A deadly Ebola Virus Disease (EVD) caused by the Ebola virus triggers hemorrhagic fever in humans and some monkeys. The disease is highly infectious and is transmitted via wild animals to humans and then humans to humans. The virus has killed around 18,000 people in Congo, West Africa since last year. The 2018-2019 outbreaks of EVD are highly complex and is a severe threat to public survival.
Several clinical trial studies are leading to anti-Ebola virus treatments and are administered to patients in West Africa, the United States, and Europe. The net effects of most of the treatments are unknown as most of them are still in the clinical trial phase. An experimental Ebola vaccine, rVSV-ZEBOV, proved highly protective against EVD in a major trial in Guinea in 2015. In the ongoing 2018-2019 Ebola outbreak in DRC, this vaccine is confirmed as safe and effective. Though vaccines are effective against Ebola virus, there are studies reported on the successful establishment of two anti-Ebola drugs during clinical trials in Africa.

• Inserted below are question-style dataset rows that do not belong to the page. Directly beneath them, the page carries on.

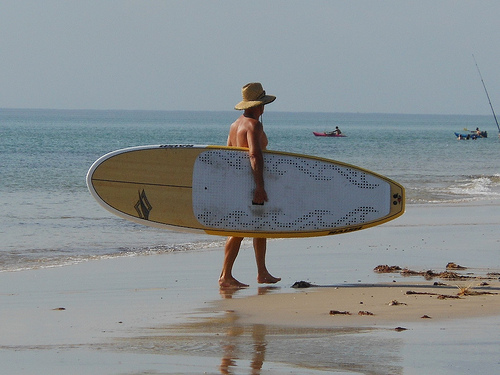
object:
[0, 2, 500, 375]
photo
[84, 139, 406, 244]
board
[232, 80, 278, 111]
straw hat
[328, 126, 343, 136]
woman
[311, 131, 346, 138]
jet ski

The two drugs help in preventing the spread of the Ebola virus within a day of infection. Only two of the four clinical trials on experimental therapeutics that started in November 2018 are successful. The two drugs are basically the immune proteins that target the Ebola virus and prevent the entry and infection of patient's cells.

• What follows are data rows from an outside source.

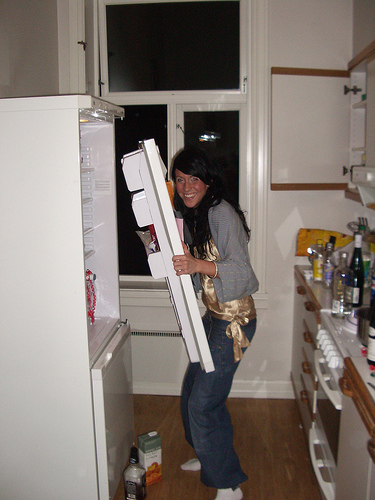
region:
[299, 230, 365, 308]
several bottles on a counter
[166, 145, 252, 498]
woman with dark hair laughing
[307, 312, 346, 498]
an oven door that is white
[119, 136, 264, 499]
woman holding refrigerator door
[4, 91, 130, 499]
refrigerator without a door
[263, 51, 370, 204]
cabinet door that is open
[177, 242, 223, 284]
bracelet on a wrist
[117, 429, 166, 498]
containers on a floor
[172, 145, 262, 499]
woman in white socks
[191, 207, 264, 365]
gold shirt with a bow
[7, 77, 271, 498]
woman in front a refrigerator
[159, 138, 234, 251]
happy woman is smiling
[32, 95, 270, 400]
woman holds a door of refrigerator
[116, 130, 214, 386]
a white door of refrigerator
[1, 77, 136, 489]
the refrigerator is color white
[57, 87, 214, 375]
door of freezer of refrigerator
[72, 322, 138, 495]
door of lower part of refrigerator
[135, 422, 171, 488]
a box of juice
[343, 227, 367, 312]
a bottle of wine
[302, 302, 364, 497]
a stove with white handles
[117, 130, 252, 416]
a woman holding a refrigerator door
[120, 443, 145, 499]
a bottle of alcohol on the floor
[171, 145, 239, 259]
a woman with black hair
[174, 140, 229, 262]
a woman with long hair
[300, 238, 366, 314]
several bottles of on a counter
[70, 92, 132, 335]
a refrigerator with the door off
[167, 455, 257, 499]
a woman wearing white socks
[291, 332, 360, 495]
a white stove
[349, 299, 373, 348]
a silver pot on a stove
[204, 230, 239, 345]
a woman wearing a gold shirt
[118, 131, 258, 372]
Broken refrigerator door held away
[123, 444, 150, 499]
Colorless bottle with a black top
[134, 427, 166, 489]
Box sachet with multiple colors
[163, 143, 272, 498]
Smiling long haired woman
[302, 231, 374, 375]
Bottles arranged on top of a cabinet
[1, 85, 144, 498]
Large refrigerator without an upper door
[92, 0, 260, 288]
Glass window with white panels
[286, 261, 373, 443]
Large cabinet with brown drawer handles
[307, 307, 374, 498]
Cooker unit with white knob controls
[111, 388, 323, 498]
Smooth brown vivyl floor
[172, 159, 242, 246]
Girl has dark hair.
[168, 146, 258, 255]
Girl has long hair.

One of the drugs is mAb114, an antibody originally derived from the blood of a survivor of a 1995 Ebola outbreak in the DRC and developed by National Institutes of Health (NIH). The other drug REGN-EB3 is a combination of three monoclonal antibodies against Ebola made by Regeneron Pharmaceuticals of Tarrytown, New York. REGN-EB3 is the most successful anti-Ebola drug. The three antibodies together can alter the shape and large size of the Ebola virus preventing them from infecting the cells, rather than an antibody when acting single. The mortality rate of patients treated with the drugs mAb114 and REGN-EB3 are reported as 34% and 29%, respectively.
“Now we will be able to stress to people that more than 90% of people survive if they come into the (Ebola treatment unit) early and get this treatment," says Sabue Mulangu, an infectious-disease researcher at the National Institute for Biomedical Research (INRB) in Kinshasa in the DRC, and an investigator on the trial.
The researchers will be continuing clinical trials on the two drugs, mAb114 and REGN-EB3, for regulatory approval.